Extracted records.
==================================================

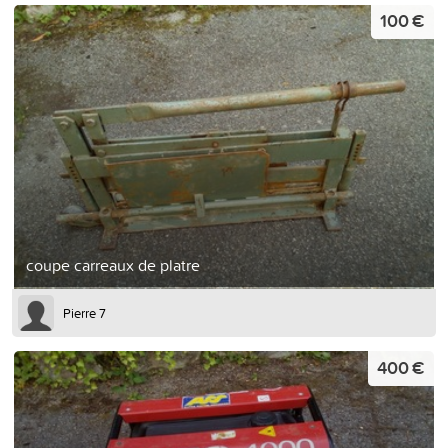
100 €
coupe carreaux de platre
Pierre 7
400 €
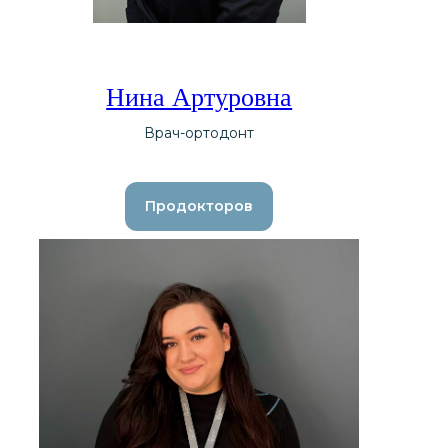
Нина Артуровна
Врач-ортодонт
Продокторов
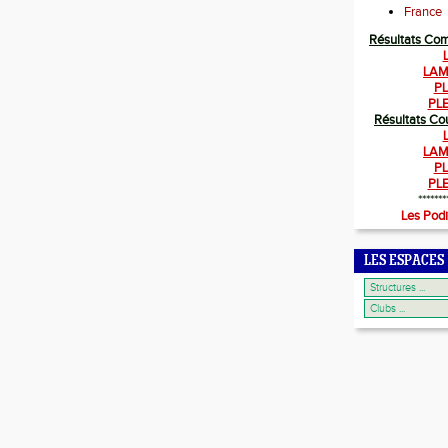
France
Résultats Co
LAM
PL
PL
Résultats Co
LAM
PL
PL
*******
Les Pod
LES ESPACES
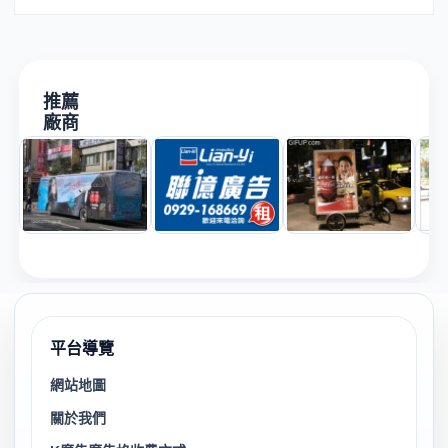
推薦
廠商
平台導覽
網站地圖
關於我們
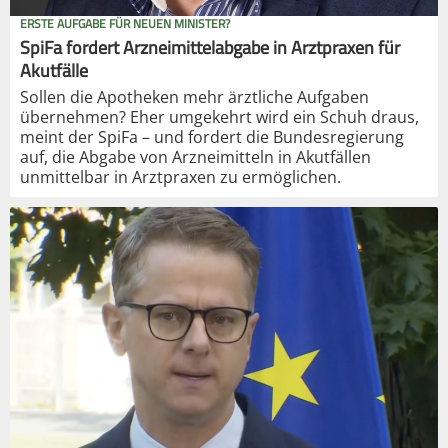
ERSTE AUFGABE FÜR NEUEN MINISTER?
SpiFa fordert Arzneimittelabgabe in Arztpraxen für
Akutfälle
Sollen die Apotheken mehr ärztliche Aufgaben
übernehmen? Eher umgekehrt wird ein Schuh draus,
meint der SpiFa – und fordert die Bundesregierung
auf, die Abgabe von Arzneimitteln in Akutfällen
unmittelbar in Arztpraxen zu ermöglichen.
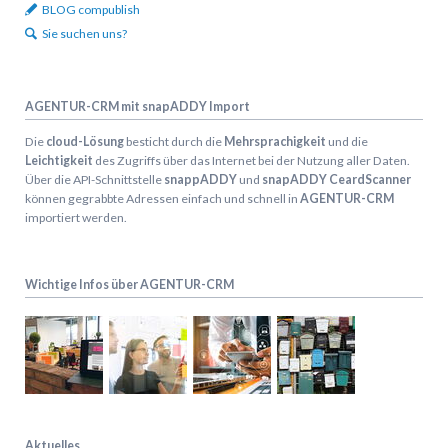
BLOG compublish
Sie suchen uns?
AGENTUR-CRM mit snapADDY Import
Die
cloud-Lösung
besticht durch die
Mehrsprachigkeit
und die
Leichtigkeit
des Zugriffs über das Internet bei der Nutzung aller Daten.
Über die API-Schnittstelle
snappADDY
und
snapADDY CeardScanner
können gegrabbte Adressen einfach und schnell in
AGENTUR-CRM
importiert werden.
Wichtige Infos über AGENTUR-CRM
Aktuelles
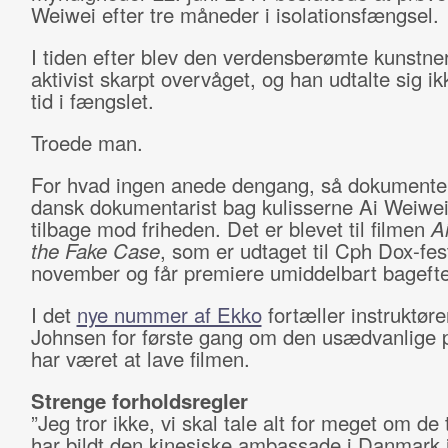
Weiwei efter tre måneder i isolationsfængsel.
I tiden efter blev den verdensberømte kunstne
aktivist skarpt overvåget, og han udtalte sig i
tid i fængslet.
Troede man.
For hvad ingen anede dengang, så dokumente
dansk dokumentarist bag kulisserne Ai Weiwei
tilbage mod friheden. Det er blevet til filmen
A
the Fake Case
, som er udtaget til Cph Dox-fest
november og får premiere umiddelbart bagefte
I det
nye nummer af Ekko
fortæller instruktør
Johnsen for første gang om den usædvanlige p
har været at lave filmen.
Strenge forholdsregler
”Jeg tror ikke, vi skal tale alt for meget om de 
har bildt den kinesiske ambassade i Danmark i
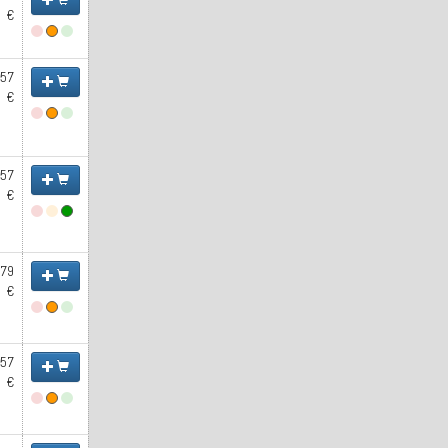
€
.57
€
.57
€
.79
€
.57
€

==================================================

Pick out every line in the rows above that contains "snapADDY", and copy each one in full.

Result of the task.
AGENTUR-CRM mit snapADDY Import
snapADDY CeardScanner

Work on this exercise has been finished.